Residents of the three next most costly U.S. cities — Washington, D.C.; Long Beach, California; and Los Angeles — didn't fare much better. A $100,000 income in those places, equates to roughly only $45K in purchasing power, according to SmartAsset's analysis of the Council for Community and Economic Research's cost-of-living data. 

On the flip side, those living in major cities like Houston or San Antonio, come closest to obtaining the true purchasing power of their six-figure salaries, although they still fall short, at around $80,000 worth of take-home pay. Workers in Memphis, Tennessee, where residents have the most purchasing power, still only enjoy about $86,444 in take-home pay for their annual salary of $100,000. 

Housing prices soar in the East while falling in the West 04:49

U.S. cities with the most purchasing power are generally concentrated in the nation's south, the analysis shows, especially in states like Texas and Tennessee, which have no personal income tax. 

Moving from High-Cost Cities to Low-Cost Cities

Rising living expenses and taxes have prompted residents of higher-cost cities to relocate in recent years. 

According to a report from the National Association of Realtors, more people are leaving pricey metropolitan areas like New York, Chicago and San Francisco than are moving in, while states that have a lower cost of living, like Florida, Texas and North Carolina continue to see their populations rise. 

To some degree, remote work is propelling those relocations. According to job search website Ladders, just 4% of high-paying jobs were remote before the pandemic, compared with 15% in 2021. 

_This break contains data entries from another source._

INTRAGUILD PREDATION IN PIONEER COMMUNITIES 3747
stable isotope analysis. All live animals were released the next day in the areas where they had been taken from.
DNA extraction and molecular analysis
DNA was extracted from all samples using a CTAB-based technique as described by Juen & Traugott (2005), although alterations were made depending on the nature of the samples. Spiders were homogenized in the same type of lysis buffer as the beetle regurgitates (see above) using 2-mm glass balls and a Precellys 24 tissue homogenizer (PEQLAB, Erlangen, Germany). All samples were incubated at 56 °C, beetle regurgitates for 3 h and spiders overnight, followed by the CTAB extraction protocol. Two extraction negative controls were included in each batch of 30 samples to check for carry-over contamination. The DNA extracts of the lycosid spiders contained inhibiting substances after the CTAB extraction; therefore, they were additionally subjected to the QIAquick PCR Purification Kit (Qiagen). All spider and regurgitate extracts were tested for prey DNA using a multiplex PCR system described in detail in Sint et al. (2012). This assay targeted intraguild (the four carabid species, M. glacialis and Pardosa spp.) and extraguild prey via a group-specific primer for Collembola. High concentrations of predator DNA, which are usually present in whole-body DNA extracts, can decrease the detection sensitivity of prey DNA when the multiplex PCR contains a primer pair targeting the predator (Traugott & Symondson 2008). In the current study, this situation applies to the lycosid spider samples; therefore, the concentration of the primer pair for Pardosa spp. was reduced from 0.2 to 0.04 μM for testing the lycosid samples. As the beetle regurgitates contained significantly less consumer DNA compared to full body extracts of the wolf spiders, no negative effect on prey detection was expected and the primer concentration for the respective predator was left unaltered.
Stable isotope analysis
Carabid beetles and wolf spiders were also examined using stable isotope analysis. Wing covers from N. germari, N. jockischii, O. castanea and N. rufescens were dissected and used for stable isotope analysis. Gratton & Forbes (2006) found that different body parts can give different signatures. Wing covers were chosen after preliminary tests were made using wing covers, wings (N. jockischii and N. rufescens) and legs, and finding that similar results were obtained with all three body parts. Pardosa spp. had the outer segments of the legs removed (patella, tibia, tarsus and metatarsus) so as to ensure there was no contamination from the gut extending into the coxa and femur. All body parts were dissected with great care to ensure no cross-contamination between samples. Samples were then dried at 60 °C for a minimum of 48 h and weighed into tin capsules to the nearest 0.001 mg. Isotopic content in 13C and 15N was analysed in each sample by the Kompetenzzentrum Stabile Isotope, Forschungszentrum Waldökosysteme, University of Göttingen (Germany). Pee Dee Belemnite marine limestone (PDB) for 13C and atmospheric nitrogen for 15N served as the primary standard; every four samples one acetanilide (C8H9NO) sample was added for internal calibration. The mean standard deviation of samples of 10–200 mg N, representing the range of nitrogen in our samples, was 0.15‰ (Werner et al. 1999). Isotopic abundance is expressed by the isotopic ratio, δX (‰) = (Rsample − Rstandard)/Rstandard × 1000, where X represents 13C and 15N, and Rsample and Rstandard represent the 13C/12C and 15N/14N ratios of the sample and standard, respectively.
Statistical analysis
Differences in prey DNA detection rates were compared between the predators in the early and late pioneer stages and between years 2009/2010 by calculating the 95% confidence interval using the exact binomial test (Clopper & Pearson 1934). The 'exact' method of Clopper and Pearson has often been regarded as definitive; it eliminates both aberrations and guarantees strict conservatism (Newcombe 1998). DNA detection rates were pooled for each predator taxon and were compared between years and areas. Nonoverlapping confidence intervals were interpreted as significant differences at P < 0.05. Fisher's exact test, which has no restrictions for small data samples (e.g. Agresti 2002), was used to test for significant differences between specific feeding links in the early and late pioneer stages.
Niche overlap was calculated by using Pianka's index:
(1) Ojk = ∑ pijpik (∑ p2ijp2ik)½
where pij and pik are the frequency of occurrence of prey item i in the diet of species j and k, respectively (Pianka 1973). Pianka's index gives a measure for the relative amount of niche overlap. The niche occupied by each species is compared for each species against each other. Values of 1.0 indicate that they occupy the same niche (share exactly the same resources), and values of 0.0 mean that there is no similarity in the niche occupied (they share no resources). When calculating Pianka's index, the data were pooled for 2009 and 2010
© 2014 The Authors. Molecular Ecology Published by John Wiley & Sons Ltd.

The exodus of higher-income workers to more affordable cities could spell trouble for pricey areas like New York, where taxes fund much-needed social safety-net programs, and given that the highest-earning Americans pay the most in combined federal, state and local taxes, according to the Tax Foundation. 

In December, New York State Comptroller Thomas DiNapoli warned legislators that raising the state's already high taxes could motivate affluent residents to head out to more tax-friendly states, decreasing the state's tax revenue base.